--- TRY IT ---
Where a record holds a picture, leave the picture out; otherwise repeat every record exactly.

[Opening DATA section]

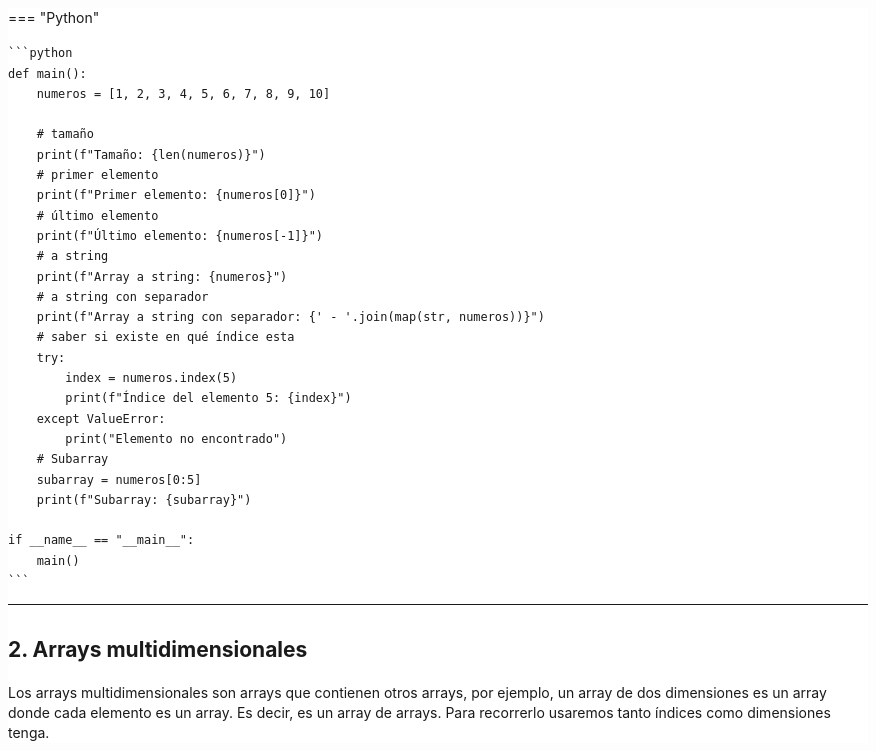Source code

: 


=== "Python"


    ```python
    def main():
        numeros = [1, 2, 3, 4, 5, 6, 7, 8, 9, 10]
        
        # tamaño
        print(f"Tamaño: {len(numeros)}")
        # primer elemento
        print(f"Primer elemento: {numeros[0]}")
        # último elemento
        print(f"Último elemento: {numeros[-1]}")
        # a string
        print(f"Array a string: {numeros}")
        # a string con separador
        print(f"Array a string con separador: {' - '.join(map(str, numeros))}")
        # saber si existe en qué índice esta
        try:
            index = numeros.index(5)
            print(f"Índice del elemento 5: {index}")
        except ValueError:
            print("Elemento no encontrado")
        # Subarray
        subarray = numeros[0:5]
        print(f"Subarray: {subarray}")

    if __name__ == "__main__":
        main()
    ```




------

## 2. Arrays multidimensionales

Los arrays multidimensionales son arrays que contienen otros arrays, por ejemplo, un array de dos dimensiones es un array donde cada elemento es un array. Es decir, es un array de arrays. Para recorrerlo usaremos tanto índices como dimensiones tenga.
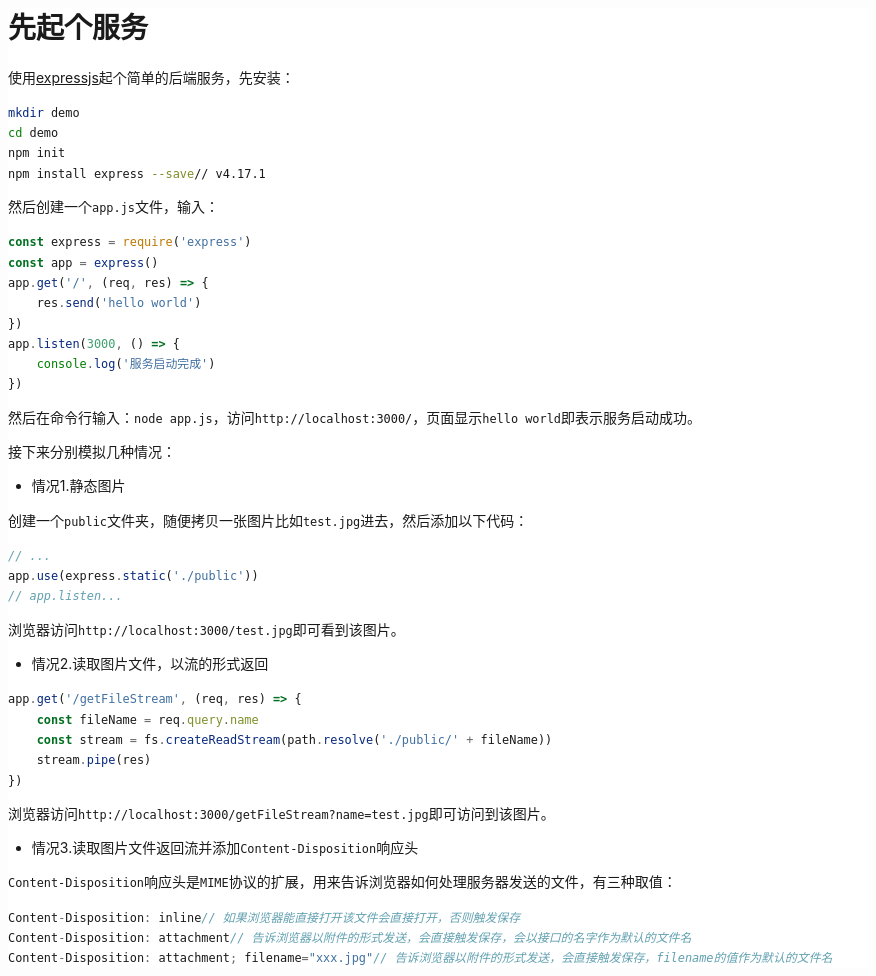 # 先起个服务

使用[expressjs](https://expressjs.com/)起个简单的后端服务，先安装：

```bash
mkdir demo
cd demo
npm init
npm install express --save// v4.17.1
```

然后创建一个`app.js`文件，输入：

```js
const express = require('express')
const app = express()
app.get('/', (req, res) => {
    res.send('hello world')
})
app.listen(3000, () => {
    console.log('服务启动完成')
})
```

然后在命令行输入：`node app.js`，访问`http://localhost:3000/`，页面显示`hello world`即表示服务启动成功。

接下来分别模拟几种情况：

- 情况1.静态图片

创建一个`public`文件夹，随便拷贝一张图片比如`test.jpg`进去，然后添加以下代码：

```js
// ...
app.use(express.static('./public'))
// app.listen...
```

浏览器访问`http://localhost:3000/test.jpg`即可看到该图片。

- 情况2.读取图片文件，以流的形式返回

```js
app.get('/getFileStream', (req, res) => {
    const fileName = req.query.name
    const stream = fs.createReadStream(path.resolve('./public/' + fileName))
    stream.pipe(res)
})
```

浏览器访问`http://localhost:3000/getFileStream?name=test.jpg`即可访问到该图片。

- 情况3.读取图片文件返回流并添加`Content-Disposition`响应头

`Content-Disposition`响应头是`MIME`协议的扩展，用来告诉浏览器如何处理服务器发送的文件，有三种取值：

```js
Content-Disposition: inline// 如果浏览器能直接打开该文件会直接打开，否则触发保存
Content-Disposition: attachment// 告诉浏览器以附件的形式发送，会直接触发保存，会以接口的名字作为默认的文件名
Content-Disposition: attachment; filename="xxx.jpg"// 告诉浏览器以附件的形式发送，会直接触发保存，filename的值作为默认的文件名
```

[Closing DATA section]

--- RESPONSE ---
Source code

: 


=== "Python"


    ```python
    def main():
        numeros = [1, 2, 3, 4, 5, 6, 7, 8, 9, 10]
        
        # tamaño
        print(f"Tamaño: {len(numeros)}")
        # primer elemento
        print(f"Primer elemento: {numeros[0]}")
        # último elemento
        print(f"Último elemento: {numeros[-1]}")
        # a string
        print(f"Array a string: {numeros}")
        # a string con separador
        print(f"Array a string con separador: {' - '.join(map(str, numeros))}")
        # saber si existe en qué índice esta
        try:
            index = numeros.index(5)
            print(f"Índice del elemento 5: {index}")
        except ValueError:
            print("Elemento no encontrado")
        # Subarray
        subarray = numeros[0:5]
        print(f"Subarray: {subarray}")

    if __name__ == "__main__":
        main()
    ```




------

## 2. Arrays multidimensionales

Los arrays multidimensionales son arrays que contienen otros arrays, por ejemplo, un array de dos dimensiones es un array donde cada elemento es un array. Es decir, es un array de arrays. Para recorrerlo usaremos tanto índices como dimensiones tenga.
 # 先起个服务

使用[expressjs](https://expressjs.com/)起个简单的后端服务，先安装：

```bash
mkdir demo
cd demo
npm init
npm install express --save// v4.17.1
```

然后创建一个`app.js`文件，输入：

```js
const express = require('express')
const app = express()
app.get('/', (req, res) => {
    res.send('hello world')
})
app.listen(3000, () => {
    console.log('服务启动完成')
})
```

然后在命令行输入：`node app.js`，访问`http://localhost:3000/`，页面显示`hello world`即表示服务启动成功。

接下来分别模拟几种情况：

- 情况1.静态图片

创建一个`public`文件夹，随便拷贝一张图片比如`test.jpg`进去，然后添加以下代码：

```js
// ...
app.use(express.static('./public'))
// app.listen...
```

浏览器访问`http://localhost:3000/test.jpg`即可看到该图片。

- 情况2.读取图片文件，以流的形式返回

```js
app.get('/getFileStream', (req, res) => {
    const fileName = req.query.name
    const stream = fs.createReadStream(path.resolve('./public/' + fileName))
    stream.pipe(res)
})
```

浏览器访问`http://localhost:3000/getFileStream?name=test.jpg`即可访问到该图片。

- 情况3.读取图片文件返回流并添加`Content-Disposition`响应头

`Content-Disposition`响应头是`MIME`协议的扩展，用来告诉浏览器如何处理服务器发送的文件，有三种取值：

```js
Content-Disposition: inline// 如果浏览器能直接打开该文件会直接打开，否则触发保存
Content-Disposition: attachment// 告诉浏览器以附件的形式发送，会直接触发保存，会以接口的名字作为默认的文件名
Content-Disposition: attachment; filename="xxx.jpg"// 告诉浏览器以附件的形式发送，会直接触发保存，filename的值作为默认的文件名
```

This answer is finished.